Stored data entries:
>>

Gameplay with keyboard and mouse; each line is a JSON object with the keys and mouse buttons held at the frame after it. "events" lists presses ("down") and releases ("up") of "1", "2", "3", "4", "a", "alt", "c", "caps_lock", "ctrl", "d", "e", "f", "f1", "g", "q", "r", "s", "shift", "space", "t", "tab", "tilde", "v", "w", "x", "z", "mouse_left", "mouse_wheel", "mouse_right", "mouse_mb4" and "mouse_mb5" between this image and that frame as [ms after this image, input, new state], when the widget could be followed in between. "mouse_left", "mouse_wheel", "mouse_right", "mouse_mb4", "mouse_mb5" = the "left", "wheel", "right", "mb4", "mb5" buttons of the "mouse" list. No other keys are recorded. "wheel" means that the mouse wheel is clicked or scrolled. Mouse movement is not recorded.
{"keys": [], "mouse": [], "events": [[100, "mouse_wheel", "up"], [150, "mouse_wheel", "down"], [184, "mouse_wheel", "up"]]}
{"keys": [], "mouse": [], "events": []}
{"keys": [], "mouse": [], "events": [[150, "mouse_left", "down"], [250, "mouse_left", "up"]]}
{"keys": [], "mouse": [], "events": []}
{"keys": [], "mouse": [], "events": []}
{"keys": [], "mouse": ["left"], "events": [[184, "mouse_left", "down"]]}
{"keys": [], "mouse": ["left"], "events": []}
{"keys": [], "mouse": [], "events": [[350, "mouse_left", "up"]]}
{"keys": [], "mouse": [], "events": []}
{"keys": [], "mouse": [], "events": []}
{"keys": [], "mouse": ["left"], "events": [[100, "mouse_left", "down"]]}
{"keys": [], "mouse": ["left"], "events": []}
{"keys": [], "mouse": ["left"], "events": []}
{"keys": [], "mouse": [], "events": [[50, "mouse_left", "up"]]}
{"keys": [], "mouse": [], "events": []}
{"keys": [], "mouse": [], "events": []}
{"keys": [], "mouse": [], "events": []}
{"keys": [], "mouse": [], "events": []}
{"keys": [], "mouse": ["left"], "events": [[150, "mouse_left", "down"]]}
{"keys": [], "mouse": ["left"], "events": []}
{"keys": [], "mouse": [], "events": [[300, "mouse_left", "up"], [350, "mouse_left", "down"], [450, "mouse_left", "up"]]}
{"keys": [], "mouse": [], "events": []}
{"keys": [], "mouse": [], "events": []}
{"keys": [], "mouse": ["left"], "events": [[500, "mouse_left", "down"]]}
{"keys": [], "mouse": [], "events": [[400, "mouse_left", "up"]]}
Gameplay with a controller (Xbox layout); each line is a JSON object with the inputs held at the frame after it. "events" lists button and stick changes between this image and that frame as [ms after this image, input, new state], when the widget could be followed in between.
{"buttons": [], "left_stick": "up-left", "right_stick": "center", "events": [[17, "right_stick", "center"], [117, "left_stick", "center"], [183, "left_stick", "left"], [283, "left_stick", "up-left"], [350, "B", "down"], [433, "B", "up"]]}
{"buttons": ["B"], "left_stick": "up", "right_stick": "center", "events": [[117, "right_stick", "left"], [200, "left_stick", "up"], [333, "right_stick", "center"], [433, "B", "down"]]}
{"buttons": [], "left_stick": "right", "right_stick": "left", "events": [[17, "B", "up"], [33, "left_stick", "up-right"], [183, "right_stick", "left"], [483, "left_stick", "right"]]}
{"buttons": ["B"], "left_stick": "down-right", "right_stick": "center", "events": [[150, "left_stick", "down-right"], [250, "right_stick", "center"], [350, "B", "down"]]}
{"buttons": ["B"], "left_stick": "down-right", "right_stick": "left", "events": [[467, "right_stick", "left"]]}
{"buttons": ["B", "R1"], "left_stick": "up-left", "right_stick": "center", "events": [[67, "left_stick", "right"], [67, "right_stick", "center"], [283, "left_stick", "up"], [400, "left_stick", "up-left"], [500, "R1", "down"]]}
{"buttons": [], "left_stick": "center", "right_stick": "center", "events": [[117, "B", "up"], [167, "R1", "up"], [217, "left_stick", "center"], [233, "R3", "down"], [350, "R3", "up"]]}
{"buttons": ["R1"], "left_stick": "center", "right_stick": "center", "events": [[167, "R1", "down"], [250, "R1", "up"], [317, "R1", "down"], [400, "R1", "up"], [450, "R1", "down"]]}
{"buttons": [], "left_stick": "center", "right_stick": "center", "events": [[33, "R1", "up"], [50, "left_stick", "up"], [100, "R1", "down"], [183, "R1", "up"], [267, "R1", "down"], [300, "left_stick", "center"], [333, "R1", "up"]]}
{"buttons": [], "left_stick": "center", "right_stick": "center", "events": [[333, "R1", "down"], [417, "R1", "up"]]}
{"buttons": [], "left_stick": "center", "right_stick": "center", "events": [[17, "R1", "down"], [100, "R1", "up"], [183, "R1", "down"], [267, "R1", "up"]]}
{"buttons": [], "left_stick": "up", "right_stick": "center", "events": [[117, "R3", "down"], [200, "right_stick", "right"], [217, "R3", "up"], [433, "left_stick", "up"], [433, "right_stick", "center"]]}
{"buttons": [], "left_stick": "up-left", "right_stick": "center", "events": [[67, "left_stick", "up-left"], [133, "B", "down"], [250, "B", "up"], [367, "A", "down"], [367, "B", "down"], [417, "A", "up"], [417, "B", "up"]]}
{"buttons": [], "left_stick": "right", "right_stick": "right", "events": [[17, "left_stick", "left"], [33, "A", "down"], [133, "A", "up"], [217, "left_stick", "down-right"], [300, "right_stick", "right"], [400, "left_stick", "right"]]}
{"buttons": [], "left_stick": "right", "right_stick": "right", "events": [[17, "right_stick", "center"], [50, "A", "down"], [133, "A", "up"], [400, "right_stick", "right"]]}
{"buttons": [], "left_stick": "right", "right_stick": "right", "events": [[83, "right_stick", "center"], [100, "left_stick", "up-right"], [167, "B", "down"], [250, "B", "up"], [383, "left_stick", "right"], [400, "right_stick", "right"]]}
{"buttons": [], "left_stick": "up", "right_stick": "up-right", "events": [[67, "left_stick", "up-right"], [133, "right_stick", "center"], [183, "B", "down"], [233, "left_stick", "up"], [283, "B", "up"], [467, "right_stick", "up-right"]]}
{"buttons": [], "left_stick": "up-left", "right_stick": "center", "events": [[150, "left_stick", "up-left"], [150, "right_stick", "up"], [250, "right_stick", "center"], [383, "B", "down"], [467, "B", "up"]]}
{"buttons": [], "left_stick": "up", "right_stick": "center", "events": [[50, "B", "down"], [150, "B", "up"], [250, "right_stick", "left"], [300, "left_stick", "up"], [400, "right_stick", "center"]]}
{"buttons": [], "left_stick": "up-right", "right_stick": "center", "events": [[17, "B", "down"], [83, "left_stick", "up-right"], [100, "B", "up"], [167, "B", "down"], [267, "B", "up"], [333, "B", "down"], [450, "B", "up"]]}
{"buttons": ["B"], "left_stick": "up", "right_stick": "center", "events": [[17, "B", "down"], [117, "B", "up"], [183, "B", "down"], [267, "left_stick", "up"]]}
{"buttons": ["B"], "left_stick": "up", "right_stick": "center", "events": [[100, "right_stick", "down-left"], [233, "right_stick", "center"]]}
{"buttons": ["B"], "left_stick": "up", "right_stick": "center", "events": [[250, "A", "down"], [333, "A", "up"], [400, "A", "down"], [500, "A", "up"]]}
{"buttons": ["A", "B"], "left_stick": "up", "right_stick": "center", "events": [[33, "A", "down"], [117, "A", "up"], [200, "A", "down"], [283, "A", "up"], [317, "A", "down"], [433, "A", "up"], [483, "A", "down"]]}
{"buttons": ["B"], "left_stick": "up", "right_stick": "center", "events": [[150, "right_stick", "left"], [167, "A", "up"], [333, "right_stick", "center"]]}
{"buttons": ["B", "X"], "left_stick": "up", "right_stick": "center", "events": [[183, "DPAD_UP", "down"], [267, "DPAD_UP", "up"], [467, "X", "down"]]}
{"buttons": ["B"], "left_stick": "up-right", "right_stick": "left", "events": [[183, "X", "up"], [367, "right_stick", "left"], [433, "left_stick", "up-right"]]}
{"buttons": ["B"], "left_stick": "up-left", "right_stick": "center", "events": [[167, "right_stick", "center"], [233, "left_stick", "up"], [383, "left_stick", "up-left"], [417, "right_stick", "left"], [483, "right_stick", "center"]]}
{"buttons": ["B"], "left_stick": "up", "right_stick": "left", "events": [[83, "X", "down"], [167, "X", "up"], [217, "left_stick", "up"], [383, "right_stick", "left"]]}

<<

Exercise instructions: Copy each line above where the string "JSON" occurs.

Exercise answer:
Gameplay with keyboard and mouse; each line is a JSON object with the keys and mouse buttons held at the frame after it. "events" lists presses ("down") and releases ("up") of "1", "2", "3", "4", "a", "alt", "c", "caps_lock", "ctrl", "d", "e", "f", "f1", "g", "q", "r", "s", "shift", "space", "t", "tab", "tilde", "v", "w", "x", "z", "mouse_left", "mouse_wheel", "mouse_right", "mouse_mb4" and "mouse_mb5" between this image and that frame as [ms after this image, input, new state], when the widget could be followed in between. "mouse_left", "mouse_wheel", "mouse_right", "mouse_mb4", "mouse_mb5" = the "left", "wheel", "right", "mb4", "mb5" buttons of the "mouse" list. No other keys are recorded. "wheel" means that the mouse wheel is clicked or scrolled. Mouse movement is not recorded.
Gameplay with a controller (Xbox layout); each line is a JSON object with the inputs held at the frame after it. "events" lists button and stick changes between this image and that frame as [ms after this image, input, new state], when the widget could be followed in between.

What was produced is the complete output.